우선적으로 학습데이터는 bryandlee/naver-webtoon-data 에 공개된 YOLOv5 모델 및 Waifu2x 후처리 기법을 활용하여 프리드로우에 등장하는 인물 사진들을 수집했습니다. 논문에서는 3-5 장으로 fine-tuning 이 가능하다고 제시되어있지만, 인물 사진 같은 경우 더 많은 데이터로 학습하면 성능이 더 좋아져서 15-20 장의 이미지로 학습하였습니다. 학습한 이미지들 예시입니다.

DreamBooth 를 실험하면서 대표적으로 instance prompt, guidance scale, negative prompt, 그리고 마지막으로 prior preservation loss 를 반영하는 정도를 조절하는 prior_loss_weight 를 바꿔가면서 학습해보았습니다. 사전학습된 text-to-image 모델로 처음에는 hakurei/waifu-diffusion 모델을 시도해봤지만 결과가 만족스럽지 못해 runwayml/stable-diffusion-v1-5 모델로 fine-tuning 작업을 진행했습니다.

Ablation Studies#

Prior Preservation Loss#

Prior Preservation Loss 를 제외한 동일한 configuration 으로 모델 학습한 결과입니다.

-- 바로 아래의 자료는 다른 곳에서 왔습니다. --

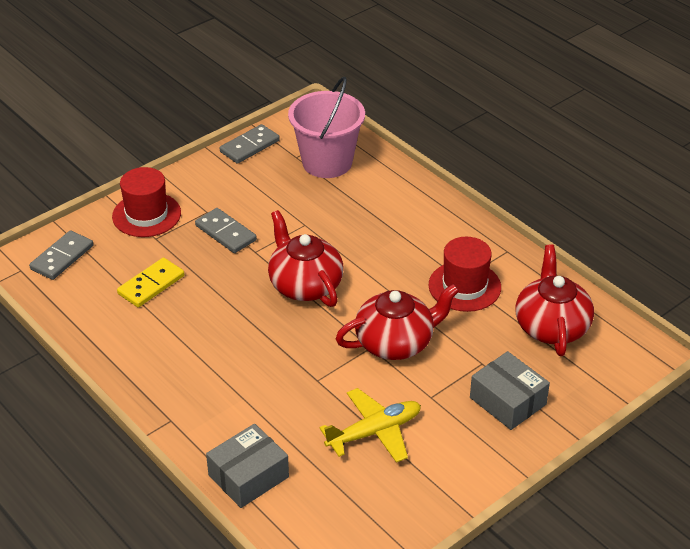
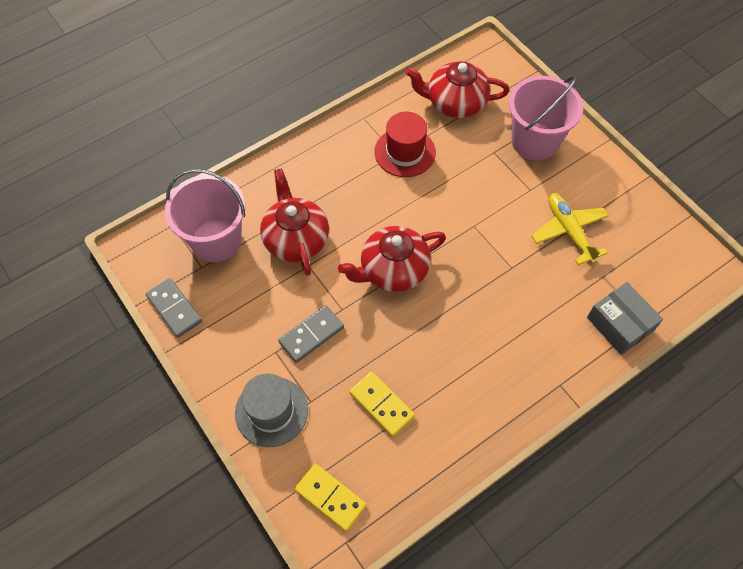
camera: 85 degrees left, 20 degrees up
grey domino [29,230,93,280] -> yellow domino [294,464,367,532]
red hat [112,167,181,237] -> grey hat [235,373,308,447]
red teapot [336,284,459,360] -> red teapot moved to [260,168,329,276]
grey box [470,351,550,430] -> pink bucket [509,76,583,160]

# with prior-preservation loss
MODEL_NAME = “runwayml/stable-diffusion-v1-5”
instance_prompt = "A photo of sks girl"
class_prompt = "A photo of a girl"

python3 train_dreambooth.py \
  --pretrained_model_name_or_path=$MODEL_NAME \
  --pretrained_vae_name_or_path="stabilityai/sd-vae-ft-mse" \
  --output_dir=$OUTPUT_DIR \
  --revision="fp16" \
  --with_prior_preservation --prior_loss_weight=1.0 \
  --seed=1337 \
  --resolution=512 \
  --train_batch_size=1 \
  --train_text_encoder \
  --mixed_precision="fp16" \
  --use_8bit_adam \
  --gradient_accumulation_steps=1 --gradient_checkpointing \
  --learning_rate=1e-6 \
  --lr_scheduler="constant" \
  --lr_warmup_steps=0 \
  --num_class_images=200 \
  --sample_batch_size=4 \
  --max_train_steps=800 \
  --save_interval=100 \
  --save_sample_prompt="A photo of sks girl" \
  --concepts_list="concepts_list.json"

# w/o prior-preservation loss
MODEL_NAME = “runwayml/stable-diffusion-v1-5”
instance_prompt = "A photo of sks girl"
class_prompt = "A photo of a girl"

python3 train_dreambooth.py \
  --pretrained_model_name_or_path=$MODEL_NAME \
  --pretrained_vae_name_or_path="stabilityai/sd-vae-ft-mse" \
  --output_dir=$OUTPUT_DIR \
  --revision="fp16" \
  --with_prior_preservation --prior_loss_weight=0.0 \
  --seed=1337 \
  --resolution=512 \
  --train_batch_size=1 \
  --train_text_encoder \
  --mixed_precision="fp16" \
  --use_8bit_adam \
  --gradient_accumulation_steps=1 --gradient_checkpointing \
  --learning_rate=1e-6 \
  --lr_scheduler="constant" \
  --lr_warmup_steps=0 \
  --num_class_images=200 \
  --sample_batch_size=4 \
  --max_train_steps=800 \
  --save_interval=100 \
  --save_sample_prompt="A photo of sks girl" \
  --concepts_list="concepts_list.json"

아래 그림처럼 동일한 inference prompt 를 입력했을 때, prior preservation loss 를 제외함으로써 input images 에 더 가까운 웹툰 사진들을 생성할 수 있었습니다. 또한, 핑크색 머리를 한 이민지 캐릭터를 어느 정도 잘 생성하는 부분도 확인할 수 있습니다.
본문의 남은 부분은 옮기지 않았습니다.